*** Opening of TASK INPUTS ***

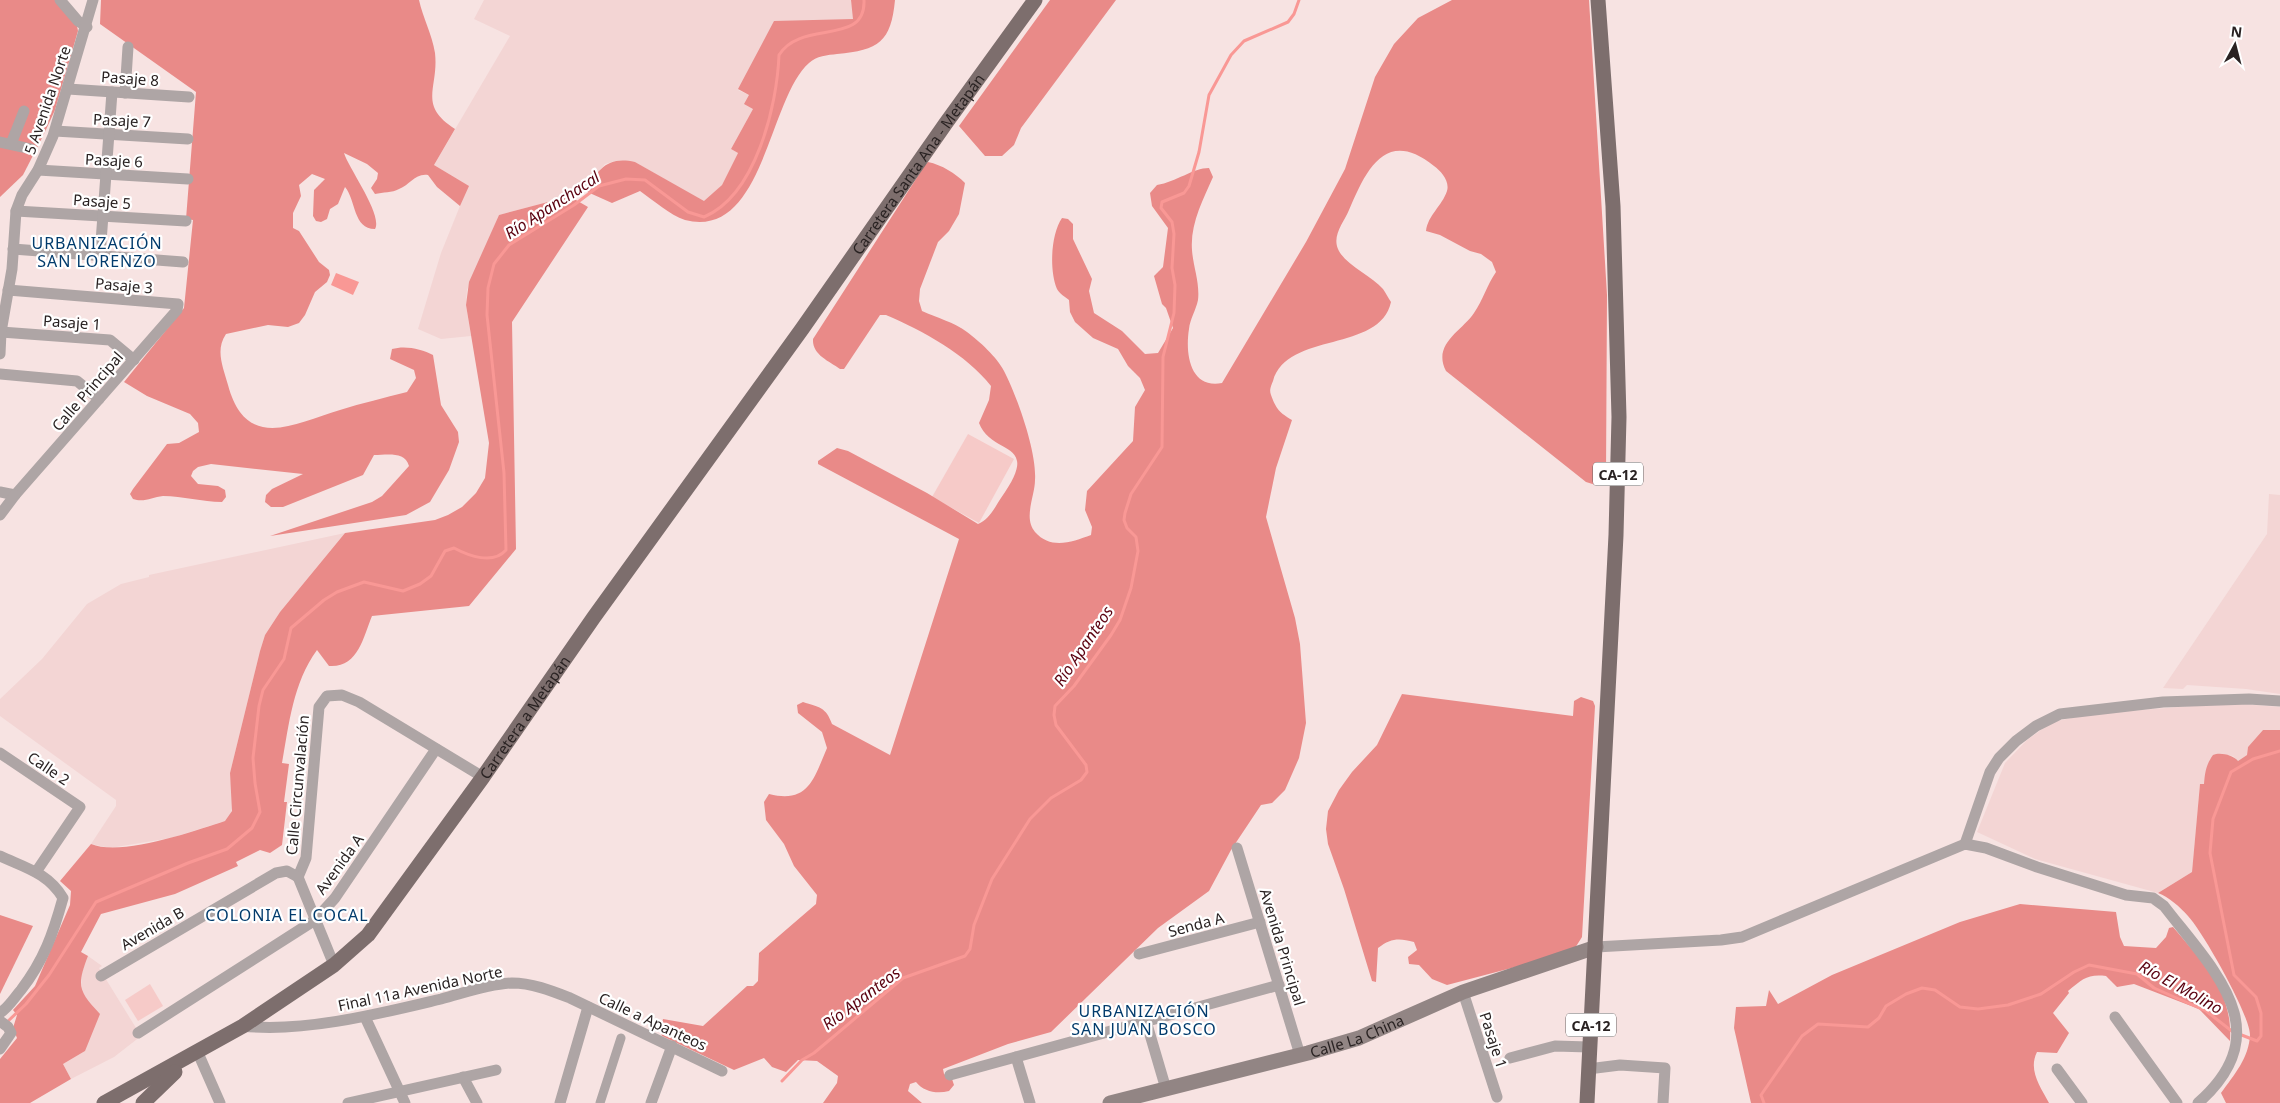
<svg xmlns="http://www.w3.org/2000/svg" width="2280" height="1103" viewBox="0 0 2280 1103" font-family="'Noto Sans',sans-serif">
<style>
.built{fill:#f3d5d4}
.green{fill:#f6cac8}
.forest{fill:#e98a88}
.water{fill:#f99895}
.lines{fill:none;stroke-linecap:round;stroke-linejoin:round}
.stream{stroke:#f99895;stroke-width:3}
.pedestrian{stroke:#aea5a5;stroke-width:9}
.minor{stroke:#aea5a5;stroke-width:11}
.secondary{stroke:#928584;stroke-width:15}
.primary{stroke:#7d6e6d;stroke-width:15}
.labels{text-anchor:middle;dominant-baseline:central;stroke-width:4.5;stroke-linejoin:round;paint-order:stroke}
.shield{fill:#fff;stroke:#696464;stroke-width:1}
.shield-label{font-size:14px;font-weight:bold;fill:#292222}
.street-label{font-size:15px;fill:#292222;stroke:#fff}
.water-label{font-size:16px;font-style:italic;fill:#5b0210;stroke:#fff}
.neighbourhood-label{font-size:16px;letter-spacing:1px;fill:#023b6c;stroke:#fff}
</style>
<rect width="100%" height="100%" fill="#f7e3e2"/>
<g class="built">
<path d="M484 0H851L854 19 738 90 749 95 753 109 731 149 738 153 722 185 704 202 635 162 615 161 605 164 583 190 563 198 499 215 467 290 466 305 471 336 441 339 418 329 441 253 468 186 434 165 510 36 474 19Z"/>
<path d="M2269 494 2280 495V694L2246 689 2187 685 2183 689 2163 688 2267 534Z"/>
<path d="M345 533 280 612 265 635 260 651 230 773 233 804 230 817 225 821 171 838 110 848 91 844 116 806V800L0 716V699L42 659 87 604 121 584 149 577V575Z"/>
<path d="M2229 703 2280 707V730H2263L2248 747 2247 755 2238 761 2233 756 2220 754 2204 784H2200L2192 872 2158 893 2035 859 1977 832 2005 763 2027 740 2052 722 2091 714Z"/>
<path d="M88 956 102 966 99 968 141 1036 114 1057 71 1079 63 1064 85 1051 81 975Z"/>
</g>
<g class="green">
<path d="M968 434 1014 459 979 523 932 497Z"/>
<path d="M150 984 163 1006 138 1021 125 1000Z"/>
</g>
<g class="forest">
<path d="M0 0H56L77 26 78 31 55 110 44 134 23 175 0 197Z"/>
<path d="M101 0H419C423 18 432 34 435 53 439 88 417 105 455 129L434 165 469 186 460 206 437 187 428 175C415 173 410 185 399 189 392 193 383 192 375 194L371 188 377 179 378 173 367 164 344 153C349 169 383 215 375 229 353 229 356 200 345 187L338 204 330 209 327 219 321 222 316 221 313 216 314 190 325 179 312 174 299 185 301 196 293 213V228L299 231 319 262 329 270 330 275 327 282 315 292 305 315 299 323 288 327 268 325 226 334C215 350 223 367 228 385 246 452 294 424 340 410 362 403 384 398 407 392L416 378 414 370 390 359 392 349C405 345 422 349 433 355L441 405 458 432 459 442 449 470 430 502 406 515 270 536 372 502 382 496 409 466C405 451 387 455 374 455L363 475 283 507H271L265 502 266 495 272 489 303 474 211 464 198 467 193 471 191 476 198 484 218 486 225 490 226 497 222 502C202 502 183 496 163 496 152 497 144 503 133 499L130 494 133 489 167 444 179 443 199 432 198 423 190 414 147 396 124 382 184 308 193 220 186 219 196 92 100 24Z"/>
<path d="M851 0H895C891 42 879 50 837 54 828 55 816 56 809 63 768 99 764 240 685 220 670 215 653 200 640 191L612 203 583 190C600 170 606 156 635 162L704 201 722 185 738 153 731 149 753 109 744 104 749 95 738 89 774 21 853 19Z"/>
<path d="M1050 0H1116L1021 128 1014 145 1002 156H985L959 126Z"/>
<path d="M1452 0H1589L1607 295 1606 474 1604 485 1599 486 1586 482 1446 371C1432 344 1462 331 1474 313 1483 300 1487 285 1496 272L1492 262 1481 254 1470 251 1440 235 1426 231C1428 215 1442 206 1447 191 1450 181 1441 171 1434 166 1386 127 1366 170 1349 210 1344 222 1332 235 1338 249 1344 264 1372 276 1383 289 1386 293 1388 298 1391 302 1380 353 1287 331 1273 381 1271 386 1269 390 1271 395 1276 409 1280 413 1292 420L1276 468 1266 517 1295 618 1300 644 1306 723 1299 758 1285 790 1272 803 1261 805 1231 850 1209 891 1158 928 1051 1032 1008 1044 943 1069 944 1074 952 1079 954 1085 949 1091C937 1094 924 1092 916 1082L910 1084 908 1091 922 1103H823L837 1083 838 1076 817 1061 798 1060 786 1072 772 1067 764 1058 734 1070 662 1036 660 1031 663 1019 703 1026 747 986H753L758 981 759 953 816 904 817 895 794 866 784 844 766 820 764 802 769 794C809 804 814 778 827 748L822 732 798 713 797 705 803 702C819 707 826 707 832 724L890 755 959 539 818 464V461L837 448 848 451 927 493 978 524C989 520 995 507 1001 498 1043 439 992 457 979 423L989 400 991 386C966 354 923 331 886 315H880L844 369H840C829 361 812 355 813 339L925 165 928 162C942 165 955 173 965 183L959 214 949 231 938 242 920 289 919 301 922 311C937 318 954 322 967 332 979 341 997 357 1004 371 1017 396 1037 452 1035 480 1035 496 1023 518 1035 532 1051 550 1072 542 1091 535L1092 527 1085 510 1087 491 1133 441 1135 407 1145 390 1140 378 1128 366 1118 349 1093 338 1075 322 1070 312 1069 300C1065 297 1059 293 1057 289 1049 270 1051 234 1062 218L1068 219 1073 224V239L1092 279 1089 291 1094 313 1122 331 1145 354 1158 353 1173 328 1166 308 1162 304 1154 276 1163 267 1168 228 1152 206 1150 193 1157 185C1176 182 1193 168 1209 168L1213 177C1203 200 1190 224 1192 250 1193 266 1200 283 1198 300 1196 310 1190 319 1189 329 1185 354 1190 389 1222 383L1306 242 1345 169 1375 77 1394 44 1418 18Z"/>
<path d="M563 198 576 200 588 207 512 322 516 549 469 606 372 616C363 638 358 668 329 666L317 650C293 683 289 724 282 763L289 764 284 802H287L282 845 270 853 260 850 236 862 238 866 175 894 101 914 81 952 88 956C76 987 79 991 100 1014L85 1051 63 1064 71 1079 30 1103H0V1059L17 1038 13 1028 17 1015 13 1010 35 986 70 905 71 891 60 881 91 844C121 857 194 831 225 821L232 811 230 773 260 651 265 635 280 612 345 533 435 520 448 515 462 507 476 493 485 478 489 443 466 305 469 282 499 215Z"/>
<path d="M1402 694 1573 716 1574 701 1581 697 1593 701 1595 706 1582 937 1575 948 1523 965 1447 985 1432 979 1419 965 1409 964 1408 957 1417 950 1414 942C1399 938 1391 938 1378 948L1376 982 1372 981 1344 889 1328 844 1326 829 1328 811 1339 790 1352 772 1377 745Z"/>
<path d="M2263 730H2280V1103H2226L2221 1093C2234 1075 2249 1058 2250 1035 2250 1015 2203 932 2188 916 2180 907 2169 897 2158 893L2192 872 2200 784H2204C2205 772 2206 765 2213 755 2220 752 2233 755 2238 761L2247 755 2248 747Z"/>
<path d="M2020 904 2116 912 2120 937 2124 946 2156 948 2166 937 2169 928 2173 927C2203 963 2233 990 2230 1041L2199 1009 2134 984 2117 987 2106 976C2087 974 2083 979 2068 991L2069 993 2053 1013 2069 1033 2057 1053 2037 1052C2028 1070 2040 1086 2049 1103H1751L1734 1028 1736 1007 1766 1006 1769 990 1778 1004 1832 975 1960 922Z"/>
<path d="M0 915 33 926 0 994Z"/>
</g>
<path class="water" d="M336 273 359 282 353 295 331 285Z"/>
<g class="lines">
<g class="stream">
<path d="M6 1023 26 1004 49 975 96 902 188 863 227 849 252 828 260 812 255 783 253 758 259 706 263 690 284 659 291 628 324 600 337 592 364 582 403 591 420 584 431 576 445 551 454 548C469 556 493 565 506 550L504 473 487 315 488 288 494 264 509 245 574 205 599 186 626 179 645 180 688 212 704 217C756 195 777 106 779 55 801 19 866 47 864 0"/>
<path d="M2239 1034 2257 1041 2261 1036V1013L2256 997 2234 975 2210 853 2213 819 2231 772 2253 759 2280 751"/>
<path d="M782 1081 802 1060 814 1053 903 978 965 956 970 949 974 925 992 879 1030 819 1051 798 1081 780 1087 772 1086 765 1056 725 1054 715 1055 706 1074 686 1111 635 1120 620 1131 588 1138 551 1136 537 1127 528 1124 520 1125 513 1131 494 1162 447 1163 357 1174 313 1175 285 1172 268 1174 234 1172 222 1161 208 1162 202 1184 193 1189 186 1199 152 1209 95 1231 55 1244 41 1288 22 1294 14 1299 0"/>
<path d="M1764 1103 1761 1095 1802 1036 1818 1024 1868 1027 1879 1018 1886 1006 1906 994 1922 988 1935 990 1960 1007 1978 1009 2008 1005 2041 994 2074 972 2089 965 2137 974 2154 988 2206 1011 2233 1032"/>
</g>
<path class="pedestrian" d="M600 1103 621 1038"/>
<g class="minor">
<path d="M60 0 78 21 87 27"/>
<path d="M68 89 189 97"/>
<path d="M125 93 128 47"/>
<path d="M55 131 188 139"/>
<path d="M0 142 31 149"/>
<path d="M11 144 24 111"/>
<path d="M38 170 188 179"/>
<path d="M16 211 186 221"/>
<path d="M13 249 183 262"/>
<path d="M100 256 112 92"/>
<path d="M1 332 110 340 134 360"/>
<path d="M0 354 1 332 12 269 16 211 22 195 38 170 53 136 93 0"/>
<path d="M0 374 77 381 99 399"/>
<path d="M0 492 15 495 177 310 178 304 8 290"/>
<path d="M0 515 15 495"/>
<path d="M0 753 80 807 36 872"/>
<path d="M1965 844 1990 772 1999 758 2016 741 2036 726 2060 714 2163 702 2249 699 2280 701"/>
<path d="M1237 848 1300 1055"/>
<path d="M0 856C26 868 48 873 63 898 53 934 44 960 21 990 14 998 9 1007 0 1013"/>
<path d="M298 877 306 858 319 707 327 696 342 695 359 702 483 777"/>
<path d="M298 877 334 965"/>
<path d="M1596 947 1721 940 1742 937 1965 844 1986 848 2037 867 2126 895 2153 898 2164 906C2214 971 2280 1031 2198 1103"/>
<path d="M1139 954 1260 922"/>
<path d="M101 976 276 873 287 871 298 877"/>
<path d="M1463 992 1497 1097"/>
<path d="M365 1017 405 1103"/>
<path d="M2115 1017 2177 1103"/>
<path d="M0 1021 8 1027 11 1033 0 1049"/>
<path d="M1146 1021 1166 1089"/>
<path d="M243 1026C304 1033 382 1013 441 999 464 993 488 984 512 983 532 983 552 991 570 998L722 1071"/>
<path d="M138 1033 315 920 335 898 436 749"/>
<path d="M198 1053 220 1103"/>
<path d="M1016 1057 1030 1103"/>
<path d="M1510 1058 1555 1046 1589 1047"/>
<path d="M1588 1069 1620 1065 1665 1068 1663 1103"/>
<path d="M2057 1069 2082 1103"/>
<path d="M950 1075 1279 985"/>
<path d="M463 1077 477 1103"/>
<path d="M348 1103 496 1070"/>
<path d="M560 1103 588 1007"/>
<path d="M651 1103 672 1046"/>
</g>
<path class="secondary" id="s1" d="M1110 1103 1308 1053 1359 1038 1463 992 1596 947"/>
<g class="primary">
<path id="s2" d="M104 1103 243 1026 334 965 368 935 483 777 594 617 802 329 946 123 1035 0"/>
<path d="M143 1103 175 1072"/>
<path d="M1587 1103 1616 535 1619 417 1613 206 1598 0"/>
</g>
</g>
<g class="labels">
<g class="shield">
<rect x="1593" y="462.5" width="50" height="23" rx="4"/>
<rect x="1566" y="1013.5" width="50" height="23" rx="4"/>
</g>
<g class="shield-label">
<text x="1618" y="474">CA-12</text>
<text x="1591" y="1025">CA-12</text>
</g>
<g class="street-label">
<text transform="translate(130 78) rotate(4)">Pasaje 8</text>
<text transform="translate(47 100) rotate(-71)">5 Avenida Norte</text>
<text transform="translate(122 120) rotate(3)">Pasaje 7</text>
<text transform="translate(114 160) rotate(3)">Pasaje 6</text>
<text stroke="none"><textPath href="#s2" startOffset="1261">Carretera Santa Ana - Metapán</textPath></text>
<text transform="translate(102 201) rotate(4)">Pasaje 5</text>
<text transform="translate(124 285) rotate(5)">Pasaje 3</text>
<text transform="translate(72 322) rotate(4)">Pasaje 1</text>
<text transform="translate(87 391) rotate(-49)">Calle Principal</text>
<text stroke="none"><textPath href="#s2" startOffset="582">Carretera a Metapán</textPath></text>
<text transform="translate(49 768) rotate(34)">Calle 2</text>
<text transform="translate(297 785) rotate(-85)">Calle Circunvalación</text>
<text transform="translate(339 864) rotate(-54)">Avenida A</text>
<text transform="translate(1196 924) rotate(-15)">Senda A</text>
<text transform="translate(152 928) rotate(-30)">Avenida B</text>
<text transform="translate(1283 947) rotate(73)">Avenida Principal</text>
<text transform="translate(420 988) rotate(-12)">Final 11a Avenida Norte</text>
<text transform="translate(653 1021) rotate(25)">Calle a Apanteos</text>
<text stroke="none"><textPath href="#s1" startOffset="256">Calle La China</textPath></text>
<text transform="translate(1494 1040) rotate(72)">Pasaje 1</text>
</g>
<g class="water-label">
<text transform="translate(552 205) rotate(-33)">Río Apanchacal</text>
<text transform="translate(1083 646) rotate(-56)">Río Apanteos</text>
<text transform="translate(2181 987) rotate(29)">Río El Molino</text>
<text transform="translate(861 998) rotate(-37)">Río Apanteos</text>
</g>
<g class="neighbourhood-label">
<text x="97" y="243">URBANIZACIÓN<tspan x="97" dy="18">SAN LORENZO</tspan></text>
<text x="287" y="915">COLONIA EL COCAL</text>
<text x="1144" y="1011">URBANIZACIÓN<tspan x="1144" dy="18">SAN JUAN BOSCO</tspan></text>
</g>
</g>
<g transform="translate(2235 45) rotate(7)" stroke="#ffffff" stroke-width="4" paint-order="stroke">
<path d="M0-4L9 19L0 12L-9 19Z" fill="#292222"/>
<text y="-8" font-size="14" font-weight="bold" text-anchor="middle" fill="#292222">N</text>
</g>
</svg>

*** Close of TASK INPUTS ***

● TASK OBJECTIVE: Among the lines above, which ones hold the string "tspan"? Show them.

● TASK RESULT:
<text x="97" y="243">URBANIZACIÓN<tspan x="97" dy="18">SAN LORENZO</tspan></text>
<text x="1144" y="1011">URBANIZACIÓN<tspan x="1144" dy="18">SAN JUAN BOSCO</tspan></text>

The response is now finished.